CUDA out of memory error training after a few epochs

florpi · January 8, 2020, 11:41am

Hi, I’m having some memory errors when training a GCN model on a gpu, the model runs fine for about 25 epochs and then crashes. I think the problem might be related on how I handle the batches, or in the training loop.

  optimizer = torch.optim.Adam(model.parameters(),
                            lr=config_dict['learning_rate'],
                            )
    criterion = nn.MSELoss()
    print("Start training...")
    start = time.time()
    for epoch in range(FLAGS.n_epochs):
        loss_list = []
        # TRAIN
        model.train()
        for batch, data in enumerate(train_dataloader):
            graph, labels = data
            graph.ndata['features'] = graph.ndata['features'].to(device)
            labels = labels.to(device)
            logits = model.forward(graph, graph.ndata['features'])
            loss = criterion(logits, labels)
            optimizer.zero_grad()
            loss.backward()
            optimizer.step()
            loss_list.append(float(loss.item()))
            torch.cuda.empty_cache() 
        loss_data = np.array(loss_list).mean()
        experiment.log_metric("mse", loss_data, step=epoch)
        # VALIDATE
        val_loss_list = []
        model.eval()
        for val_batch, val_data in enumerate(val_dataloader):
            val_graph, val_labels = val_data
            val_graph.ndata['features'] = val_graph.ndata['features'].to(device)
            val_labels = val_labels.to(device)
            logits = model.forward(val_graph, val_graph.ndata['features'])
            val_loss = criterion(logits, val_labels)
            val_loss_list.append(float(val_loss.item()))
            torch.cuda.empty_cache() 
        val_loss_data = np.array(val_loss_list).mean()
        print("Epoch {:d} | Train Loss: {:.4f} | Validation loss: {:.4f}".
              format(epoch, loss_data, val_loss_data))

zihao · January 8, 2020, 12:45pm

Hi, please use torch.no_grad in evaluation phase.
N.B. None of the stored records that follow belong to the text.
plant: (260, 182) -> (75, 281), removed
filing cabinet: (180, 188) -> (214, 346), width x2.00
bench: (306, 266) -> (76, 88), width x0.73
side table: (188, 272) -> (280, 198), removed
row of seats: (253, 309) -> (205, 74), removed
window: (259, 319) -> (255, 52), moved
florpi · January 8, 2020, 1:28pm

That solved it! Thank you. May I ask why is it necessary, and model.eval is not enough?

zihao · January 8, 2020, 3:55pm

DGL uses torch.autograd.Function, and there is a reference cycle issue (https://github.com/pytorch/pytorch/issues/25340) with it that may cause memory leaking and it has not been fixed yet.

You will meet this problem if you call forward function of a module without calling backward function. We are stil trying to fix it and using torch.no_gradis a workaround.